Preoccupante lo scambio di cortesie di ieri tra Pier Ferdinando Casini che ha provocato Rutelli: «il tuo leader ha sconfessato la legge Biagi», e il leader della Margherita che, reagendo «tu hai sbracato» ha però assicurato che il centrosinistra farà solo «modifiche in alcune parti» della legge. Salutare è perciò l’ironia sulla «coincidenza» che fa fiorire «strani sondaggi e opportuni interventi di noti opinionisti» quando si parla di programma dell’Unione sul lavoro, profusa sul proprio sito dal Comitato di cittadini «Precariare stanca» che ha confezionato una proposta di legge di iniziativa popolare a questo titolo. Ieri è stata presentata in Piemonte, ad Alessandria, la campagna per la raccolta di firme della Sinistra Ds con Luciano Gallino, Massimo Pozzi per la Cgil, Giorgio Baracco per l’associazione Tempi moderni, Marco Marzi di Aprile per la Sinistra. L’interesse di questa proposta di legge, dopo l’avvio nazionale della campagna aperta a Roma dal presidente del comitato promotore Stefano Rodotà, con i deputati della minoranza Ds Fabio Mussi e Gloria Buffo, e il segretario della Cgil nazionale Paolo Nerozzi, ci sembra risaltare soprattutto nell’accento posto su alcuni problemi, per contrastare la precarietà del lavoro, che interrogano direttamente l’Unione e il suo tavolo.
Ci interessa prima di tutto elencare alcuni punti sulla «precarietà» che al momento non ci appaiono chiari nella produzione sul «lavoro» del centrosinistra. Primo, l’impressione che nell’ansia di «abrogare» o «superare» la legge 30 l’Unione non si sia preoccupata di cancellare quel punto precarissimo dei contratti a termine (Dl 368) che oggi permette di sottoporre una persona a continui ingaggi precari, grazie alla «reiterazione» del contratto a tempo: vuol dire che un’impresa può usare il prestatore d’opera a propria discrezione per anni, senza garanzia, semplicemente facendo passare uno, due, tre mesi prima di riassumerlo, sempre «a termine», in una serie praticamente infinita. Ho conosciuto una giovane impiegata che aveva già collezionato una decina di questi contratti, tutti con la stessa azienda.
Il punto debole della «reiterazione» si conferma anche nel lavoro in affitto, «interinale».

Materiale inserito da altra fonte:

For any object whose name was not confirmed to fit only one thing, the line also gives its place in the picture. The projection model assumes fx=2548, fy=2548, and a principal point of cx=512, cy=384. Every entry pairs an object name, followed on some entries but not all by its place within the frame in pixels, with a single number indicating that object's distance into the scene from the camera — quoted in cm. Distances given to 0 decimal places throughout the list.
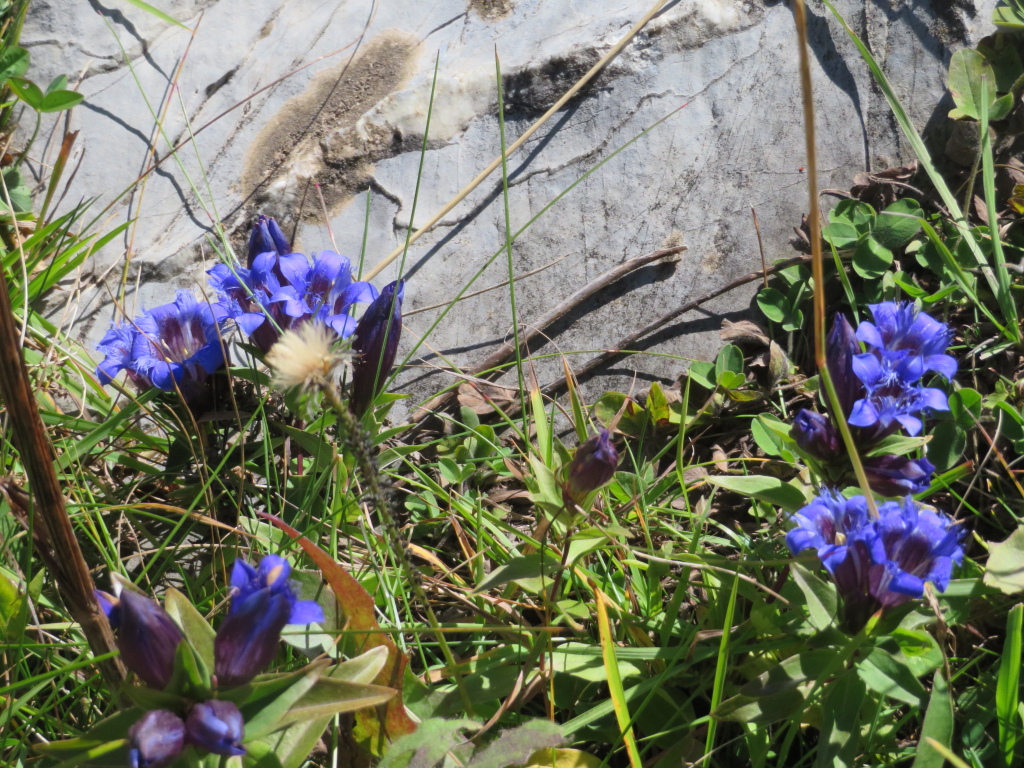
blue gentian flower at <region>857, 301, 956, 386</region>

Tralasciando al momento altre questioni, un grosso dubbio sorge sui lavoratori «atipici», i cococo e cocopro, perché l’Unione sembra essersi ritirata dalla pretesa «devono costare di più» dei lavoratori «subordinati» per approdare al più mite «non devono costare di meno»: la logica suggerisce che allora possono anche costare «uguale», il che vuol dire, purtroppo, sicuramente di meno, perché questi «atipici» sono privi di molte garanzie «normative» con un bel risparmio per le imprese.
Ma c’è di più: i coco oggi vantano contributi per la pensione al 17,8%, un po’ poco rispetto al 33% dei lavoratori «subordinati» e infatti l’Unione afferma che quei contributi debbono crescere, ma come? Pare che la strada sia «armonizzare le aliquote»: anche qui, in concreto significherebbe pochi puntarelli in più per gli «atipici» ma tolti ai «subordinati» tramite una «aliquota unica» per tutti. Ci rimettono i prestatori, le imprese ringraziano per un regalo che varrebbe miliardi.